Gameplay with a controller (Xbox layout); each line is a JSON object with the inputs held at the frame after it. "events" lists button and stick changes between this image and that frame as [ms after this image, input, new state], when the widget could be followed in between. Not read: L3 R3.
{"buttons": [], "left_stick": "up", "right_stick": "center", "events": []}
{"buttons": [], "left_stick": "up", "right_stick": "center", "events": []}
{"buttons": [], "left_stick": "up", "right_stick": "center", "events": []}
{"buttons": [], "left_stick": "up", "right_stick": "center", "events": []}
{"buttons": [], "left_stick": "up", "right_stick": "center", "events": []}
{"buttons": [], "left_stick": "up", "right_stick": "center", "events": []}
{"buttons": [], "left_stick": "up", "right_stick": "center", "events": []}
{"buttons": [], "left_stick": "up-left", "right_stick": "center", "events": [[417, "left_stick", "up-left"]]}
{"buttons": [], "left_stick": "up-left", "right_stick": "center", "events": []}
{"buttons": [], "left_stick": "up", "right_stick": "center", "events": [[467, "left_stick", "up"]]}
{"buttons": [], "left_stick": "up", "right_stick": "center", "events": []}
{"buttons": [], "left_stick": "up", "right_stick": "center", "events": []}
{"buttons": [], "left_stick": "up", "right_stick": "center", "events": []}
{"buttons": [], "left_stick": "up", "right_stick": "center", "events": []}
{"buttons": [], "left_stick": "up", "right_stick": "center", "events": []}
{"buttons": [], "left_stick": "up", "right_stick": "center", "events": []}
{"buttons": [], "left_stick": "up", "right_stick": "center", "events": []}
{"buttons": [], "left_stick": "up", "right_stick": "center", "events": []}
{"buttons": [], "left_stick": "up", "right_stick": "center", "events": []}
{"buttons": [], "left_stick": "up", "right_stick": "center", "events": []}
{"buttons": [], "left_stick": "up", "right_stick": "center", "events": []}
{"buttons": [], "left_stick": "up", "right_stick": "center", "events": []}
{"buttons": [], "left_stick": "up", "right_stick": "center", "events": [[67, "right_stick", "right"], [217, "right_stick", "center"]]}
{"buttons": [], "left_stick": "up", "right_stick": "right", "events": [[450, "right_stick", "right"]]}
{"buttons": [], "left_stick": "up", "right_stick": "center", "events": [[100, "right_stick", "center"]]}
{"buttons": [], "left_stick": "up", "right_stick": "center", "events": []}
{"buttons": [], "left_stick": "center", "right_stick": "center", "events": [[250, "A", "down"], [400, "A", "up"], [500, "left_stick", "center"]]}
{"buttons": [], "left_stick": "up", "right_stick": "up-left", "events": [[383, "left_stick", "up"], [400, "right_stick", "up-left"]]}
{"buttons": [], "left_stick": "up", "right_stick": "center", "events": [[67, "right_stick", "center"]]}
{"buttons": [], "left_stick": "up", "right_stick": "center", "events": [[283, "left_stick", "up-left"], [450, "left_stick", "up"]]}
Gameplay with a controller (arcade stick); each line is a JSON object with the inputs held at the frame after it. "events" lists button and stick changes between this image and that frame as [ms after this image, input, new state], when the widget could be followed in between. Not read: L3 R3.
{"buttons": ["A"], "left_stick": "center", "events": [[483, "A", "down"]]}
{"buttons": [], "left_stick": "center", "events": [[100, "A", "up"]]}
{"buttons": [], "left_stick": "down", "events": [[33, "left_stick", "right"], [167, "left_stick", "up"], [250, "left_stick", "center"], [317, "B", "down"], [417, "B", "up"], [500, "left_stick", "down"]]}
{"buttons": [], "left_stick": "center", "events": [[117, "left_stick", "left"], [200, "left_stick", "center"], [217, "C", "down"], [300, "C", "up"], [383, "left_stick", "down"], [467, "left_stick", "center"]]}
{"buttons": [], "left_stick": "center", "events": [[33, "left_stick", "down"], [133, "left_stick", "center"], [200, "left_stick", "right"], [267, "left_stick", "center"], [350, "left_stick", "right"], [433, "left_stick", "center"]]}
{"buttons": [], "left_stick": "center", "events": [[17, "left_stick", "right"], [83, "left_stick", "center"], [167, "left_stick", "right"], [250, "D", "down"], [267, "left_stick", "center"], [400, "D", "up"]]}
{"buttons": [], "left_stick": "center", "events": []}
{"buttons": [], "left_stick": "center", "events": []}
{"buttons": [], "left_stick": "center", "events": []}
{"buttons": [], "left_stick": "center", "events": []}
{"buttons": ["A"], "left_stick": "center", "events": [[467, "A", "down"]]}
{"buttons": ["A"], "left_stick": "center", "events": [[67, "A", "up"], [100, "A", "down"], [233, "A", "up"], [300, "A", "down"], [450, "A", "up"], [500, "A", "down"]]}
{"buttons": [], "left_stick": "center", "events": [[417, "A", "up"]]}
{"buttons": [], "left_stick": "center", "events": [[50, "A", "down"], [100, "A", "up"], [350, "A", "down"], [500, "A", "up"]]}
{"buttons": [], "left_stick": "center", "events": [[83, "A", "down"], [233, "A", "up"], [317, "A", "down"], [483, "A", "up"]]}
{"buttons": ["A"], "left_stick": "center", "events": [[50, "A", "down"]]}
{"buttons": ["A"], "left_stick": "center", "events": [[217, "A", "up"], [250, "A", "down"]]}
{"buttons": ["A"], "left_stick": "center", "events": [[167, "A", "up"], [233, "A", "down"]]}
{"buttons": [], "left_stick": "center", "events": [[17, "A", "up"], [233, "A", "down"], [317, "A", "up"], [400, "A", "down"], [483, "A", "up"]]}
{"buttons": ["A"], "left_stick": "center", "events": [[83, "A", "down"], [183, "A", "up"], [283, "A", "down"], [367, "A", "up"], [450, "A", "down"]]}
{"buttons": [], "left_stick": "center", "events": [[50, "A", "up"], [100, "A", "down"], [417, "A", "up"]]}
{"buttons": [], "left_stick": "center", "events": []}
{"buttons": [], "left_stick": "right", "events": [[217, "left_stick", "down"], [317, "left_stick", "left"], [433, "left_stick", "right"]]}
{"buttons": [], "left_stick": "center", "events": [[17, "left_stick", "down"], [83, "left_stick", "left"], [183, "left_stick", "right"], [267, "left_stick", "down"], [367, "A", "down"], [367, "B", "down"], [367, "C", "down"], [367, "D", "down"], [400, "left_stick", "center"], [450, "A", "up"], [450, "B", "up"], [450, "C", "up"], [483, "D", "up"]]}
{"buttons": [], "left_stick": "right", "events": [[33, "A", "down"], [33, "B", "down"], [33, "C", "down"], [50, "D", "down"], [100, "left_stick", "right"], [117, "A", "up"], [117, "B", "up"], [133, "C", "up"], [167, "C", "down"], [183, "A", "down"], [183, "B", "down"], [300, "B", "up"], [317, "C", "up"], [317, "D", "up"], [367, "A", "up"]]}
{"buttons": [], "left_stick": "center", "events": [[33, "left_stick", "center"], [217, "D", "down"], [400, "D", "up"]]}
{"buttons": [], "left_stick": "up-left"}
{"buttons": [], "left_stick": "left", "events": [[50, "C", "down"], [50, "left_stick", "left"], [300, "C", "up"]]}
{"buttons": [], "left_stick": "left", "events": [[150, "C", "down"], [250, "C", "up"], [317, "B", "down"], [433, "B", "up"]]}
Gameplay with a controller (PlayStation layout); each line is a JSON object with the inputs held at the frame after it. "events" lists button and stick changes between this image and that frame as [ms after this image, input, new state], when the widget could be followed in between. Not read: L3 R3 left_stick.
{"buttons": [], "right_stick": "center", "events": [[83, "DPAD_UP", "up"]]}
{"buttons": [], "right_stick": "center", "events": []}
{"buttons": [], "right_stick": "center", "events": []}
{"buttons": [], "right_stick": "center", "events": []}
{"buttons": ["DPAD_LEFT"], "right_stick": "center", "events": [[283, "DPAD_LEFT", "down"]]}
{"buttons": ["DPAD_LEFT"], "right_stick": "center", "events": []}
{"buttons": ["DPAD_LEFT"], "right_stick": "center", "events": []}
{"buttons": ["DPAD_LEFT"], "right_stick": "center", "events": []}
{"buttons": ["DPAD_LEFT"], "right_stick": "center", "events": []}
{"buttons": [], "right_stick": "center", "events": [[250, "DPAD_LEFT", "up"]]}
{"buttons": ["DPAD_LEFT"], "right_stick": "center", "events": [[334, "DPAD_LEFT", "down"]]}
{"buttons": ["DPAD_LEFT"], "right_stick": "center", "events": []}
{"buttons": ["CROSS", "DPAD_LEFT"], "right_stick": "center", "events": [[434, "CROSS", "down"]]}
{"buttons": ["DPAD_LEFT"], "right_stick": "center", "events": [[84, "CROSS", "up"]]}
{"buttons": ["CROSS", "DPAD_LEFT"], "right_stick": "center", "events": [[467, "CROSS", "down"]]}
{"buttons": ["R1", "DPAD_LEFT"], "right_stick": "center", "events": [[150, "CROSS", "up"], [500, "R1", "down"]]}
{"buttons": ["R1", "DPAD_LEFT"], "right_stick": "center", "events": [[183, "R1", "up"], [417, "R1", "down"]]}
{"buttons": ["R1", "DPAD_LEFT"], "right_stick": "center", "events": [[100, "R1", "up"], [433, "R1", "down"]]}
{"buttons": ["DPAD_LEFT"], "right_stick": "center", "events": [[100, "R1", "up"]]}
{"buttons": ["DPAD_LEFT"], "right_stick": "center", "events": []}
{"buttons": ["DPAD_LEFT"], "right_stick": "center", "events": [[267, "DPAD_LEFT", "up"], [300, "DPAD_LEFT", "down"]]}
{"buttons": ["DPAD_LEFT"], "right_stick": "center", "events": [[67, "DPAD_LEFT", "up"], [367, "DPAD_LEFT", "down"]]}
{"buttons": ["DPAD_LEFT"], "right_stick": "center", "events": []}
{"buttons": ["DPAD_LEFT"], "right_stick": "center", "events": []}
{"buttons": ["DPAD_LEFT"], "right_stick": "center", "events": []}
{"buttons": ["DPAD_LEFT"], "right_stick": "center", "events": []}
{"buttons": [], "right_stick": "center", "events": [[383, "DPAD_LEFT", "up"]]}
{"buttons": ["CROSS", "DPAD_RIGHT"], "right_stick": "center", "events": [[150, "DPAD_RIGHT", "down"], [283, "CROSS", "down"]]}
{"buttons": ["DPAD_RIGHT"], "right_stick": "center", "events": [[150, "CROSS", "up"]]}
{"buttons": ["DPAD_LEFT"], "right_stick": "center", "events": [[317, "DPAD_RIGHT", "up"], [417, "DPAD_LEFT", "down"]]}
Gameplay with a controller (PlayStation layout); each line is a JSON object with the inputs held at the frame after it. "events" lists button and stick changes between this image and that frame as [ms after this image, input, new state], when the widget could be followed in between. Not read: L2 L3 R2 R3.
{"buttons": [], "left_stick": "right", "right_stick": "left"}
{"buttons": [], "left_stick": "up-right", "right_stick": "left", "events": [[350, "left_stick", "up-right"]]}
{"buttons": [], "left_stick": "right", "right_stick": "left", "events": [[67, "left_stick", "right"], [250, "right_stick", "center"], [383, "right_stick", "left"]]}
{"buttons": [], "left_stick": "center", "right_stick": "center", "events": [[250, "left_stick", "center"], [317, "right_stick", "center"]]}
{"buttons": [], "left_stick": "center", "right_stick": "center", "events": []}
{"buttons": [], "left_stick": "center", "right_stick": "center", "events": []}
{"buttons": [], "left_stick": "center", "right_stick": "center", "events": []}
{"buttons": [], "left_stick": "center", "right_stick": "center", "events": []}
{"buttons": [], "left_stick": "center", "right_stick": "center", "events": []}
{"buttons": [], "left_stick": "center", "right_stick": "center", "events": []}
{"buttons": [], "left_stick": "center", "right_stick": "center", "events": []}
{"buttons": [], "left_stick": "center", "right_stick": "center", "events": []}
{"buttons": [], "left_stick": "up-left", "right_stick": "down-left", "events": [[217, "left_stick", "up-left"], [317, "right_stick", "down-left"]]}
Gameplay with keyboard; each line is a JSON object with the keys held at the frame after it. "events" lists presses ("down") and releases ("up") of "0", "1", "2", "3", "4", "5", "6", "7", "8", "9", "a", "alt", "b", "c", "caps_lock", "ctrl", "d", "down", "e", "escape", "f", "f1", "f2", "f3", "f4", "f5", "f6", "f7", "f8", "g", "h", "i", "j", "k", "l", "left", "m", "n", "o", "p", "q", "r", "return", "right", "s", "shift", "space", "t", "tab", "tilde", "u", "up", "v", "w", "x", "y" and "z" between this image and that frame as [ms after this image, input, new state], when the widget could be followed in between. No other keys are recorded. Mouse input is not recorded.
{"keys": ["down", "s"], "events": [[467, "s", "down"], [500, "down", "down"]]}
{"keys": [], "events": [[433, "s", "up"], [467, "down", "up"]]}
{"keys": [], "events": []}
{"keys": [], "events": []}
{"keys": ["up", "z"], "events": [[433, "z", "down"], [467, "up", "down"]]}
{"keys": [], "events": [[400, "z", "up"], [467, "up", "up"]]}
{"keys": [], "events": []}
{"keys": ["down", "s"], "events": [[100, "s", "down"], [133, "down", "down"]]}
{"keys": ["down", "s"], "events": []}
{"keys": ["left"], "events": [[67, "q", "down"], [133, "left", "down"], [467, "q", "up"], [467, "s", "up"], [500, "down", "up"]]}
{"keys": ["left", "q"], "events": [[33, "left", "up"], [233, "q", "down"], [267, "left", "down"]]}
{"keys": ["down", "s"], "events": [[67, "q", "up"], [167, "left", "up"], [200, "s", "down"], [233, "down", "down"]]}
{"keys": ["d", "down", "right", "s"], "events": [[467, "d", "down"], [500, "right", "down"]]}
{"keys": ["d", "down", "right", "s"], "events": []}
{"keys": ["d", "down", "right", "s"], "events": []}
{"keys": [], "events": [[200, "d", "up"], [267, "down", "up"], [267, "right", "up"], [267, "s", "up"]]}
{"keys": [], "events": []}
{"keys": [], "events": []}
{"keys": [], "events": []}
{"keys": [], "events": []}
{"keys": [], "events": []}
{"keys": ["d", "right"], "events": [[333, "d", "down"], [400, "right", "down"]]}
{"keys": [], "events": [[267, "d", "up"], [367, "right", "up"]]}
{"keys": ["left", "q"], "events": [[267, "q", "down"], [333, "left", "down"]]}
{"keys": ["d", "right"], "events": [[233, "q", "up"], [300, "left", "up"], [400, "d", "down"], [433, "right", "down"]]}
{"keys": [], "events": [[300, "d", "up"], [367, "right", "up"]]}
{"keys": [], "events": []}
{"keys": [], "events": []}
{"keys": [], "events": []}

::::::::

> _Task description_:
Going through the entries above, report how many lines contain the word "PlayStation", with no other text.

> _Solved problem_:
2